At the end of April my husband came home to spend a whole day with me. Oh, the joy of being together after those two horrid weeks of separation and suspense! Those few hours of calm, of quiet, put life into me again, and roused me from my lethargy. Everything changed when Sergy was here with me; I felt no fear whatever, but I knew that very soon Sergy would have to go back to that dreadful war, and I should be left all alone, lonelier than ever. That short visit only increased the bitter pain of renewed parting. “How shall I ever let you go away again,” I murmured, embracing Sergy tearfully. But I had to do it, and my sorrows came back, and the house seemed blank again.
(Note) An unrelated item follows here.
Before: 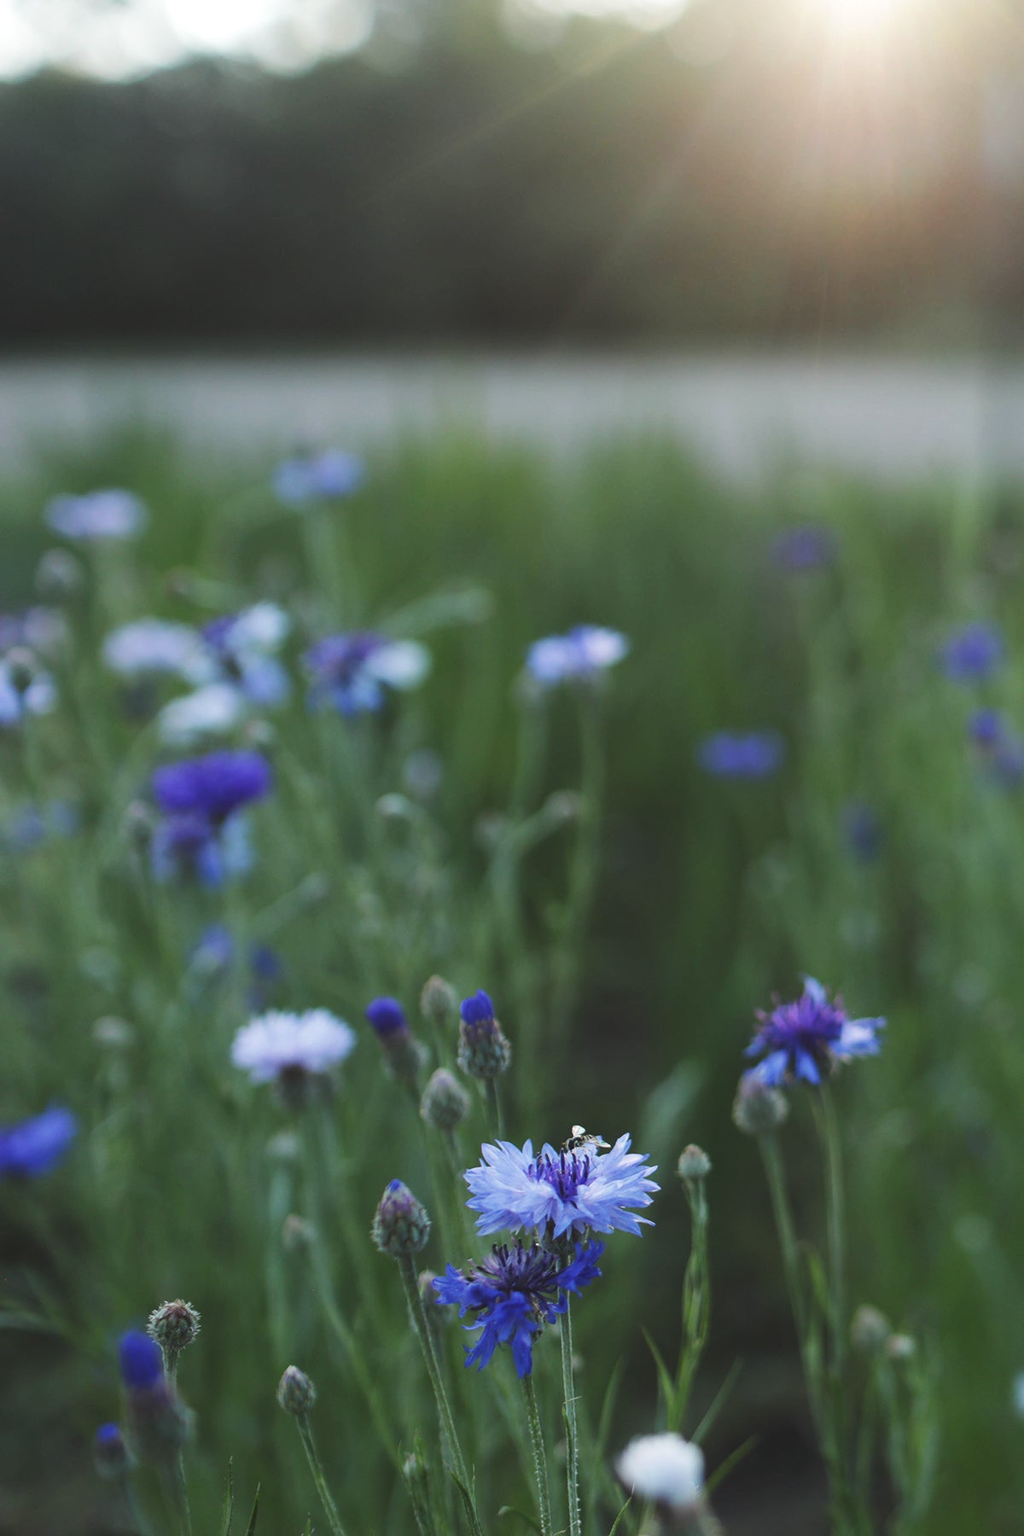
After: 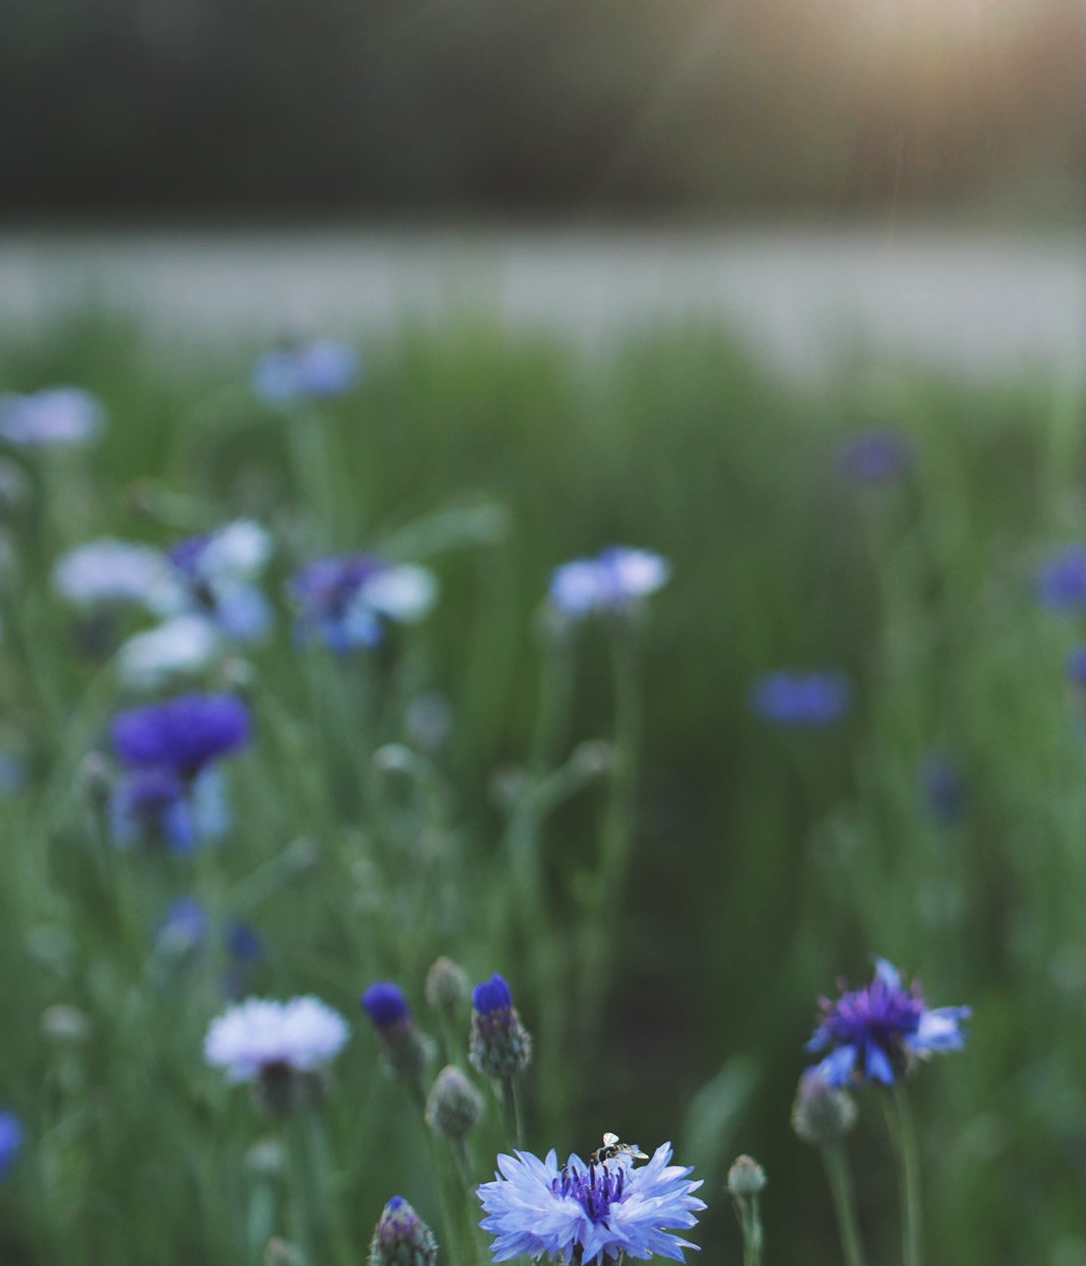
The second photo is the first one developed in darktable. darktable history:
crop: left 5.631%, top 10.369%, right 3.829%, bottom 19.246%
Meanwhile the Russian army continued to advance boldly. The telegraphic despatches gave the description of a fiery battle between our Cossacks and the Turkish pickets. In May the siege of Ardagan took place; Sergy entered the town at the head of a big detachment of soldiers, and notwithstanding the energetic resistance of the Turks, the citadel of Ardagan was obliged to capitulate. The battle was hot, and the Turks who had fought desperately for eighteen hours, sustained great losses. The streets were literally filled with dead and wounded; the corpses were crowded in heaps, one upon the other, and it took three whole days to clear them away. It was frosty weather fortunately, otherwise one couldn’t have breathed for the dreadful smell.

On the 13th of May (evil day) a great battle was fought near Zevine. On the same day the Turks blockaded our fortress of Baiazette. A small number of soldiers shut up in that citadel showed great steadiness under fire, and rained shells upon the enemy, defending themselves desperately. Their situation was very critical indeed. They were short of water, and had to leave their shelter to draw water from a source running under the rocks, whilst the Turks opened a terrible fire upon them. It was certainly a very perilous undertaking. The Russians held the town ten days until a reinforcement arrived which put the Turks to flight and delivered the Russian garrison.

The Grand Duke Michael had proceeded to the seat of war whilst the Grand Duchess, his spouse, established herself for an indefinite period in the citadel of Alexandropol. Miss Ozeroff, one of her maids-in-waiting, came to see me, and hinted to me that the Grand Duchess expected a visit from me. My first impulse was to decline this honour and say, “No,” but Miss Ozeroff, catching me like a fish in her net, invited me one afternoon for a cup of tea. As it was one of my good days, for I had just received a telegram from Sergy, I accepted her invitation, and picking myself up, I put on my plainest walking-dress and a broad-brimmed garden hat and set off for the citadel. I gave my card to a tall lackey in glittering livery, and ordered him to conduct me upstairs to Miss Ozeroff’s private apartments. My cunning hostess, in spite of my protestations, insisted on carrying me off to the Grand Duchess. I was quite unprepared for that and very much upset. The Grand Duchess, however, most kindly rose to embrace me and placed me on the sofa by her side. She began directly to talk of the war operations and related to me that during the siege of Ardagan, for which Sergy had received the Cross of St. George, he had been in great danger, his horse having been shot from under him. When I heard this I turned very pale and burst into a storm of tears. The Grand Duchess tried vainly to sooth me, telling me that perhaps it might not be true that Sergy had been in such mortal danger, but I continued to sob hysterically, for I was not altogether a Spartan, I must confess.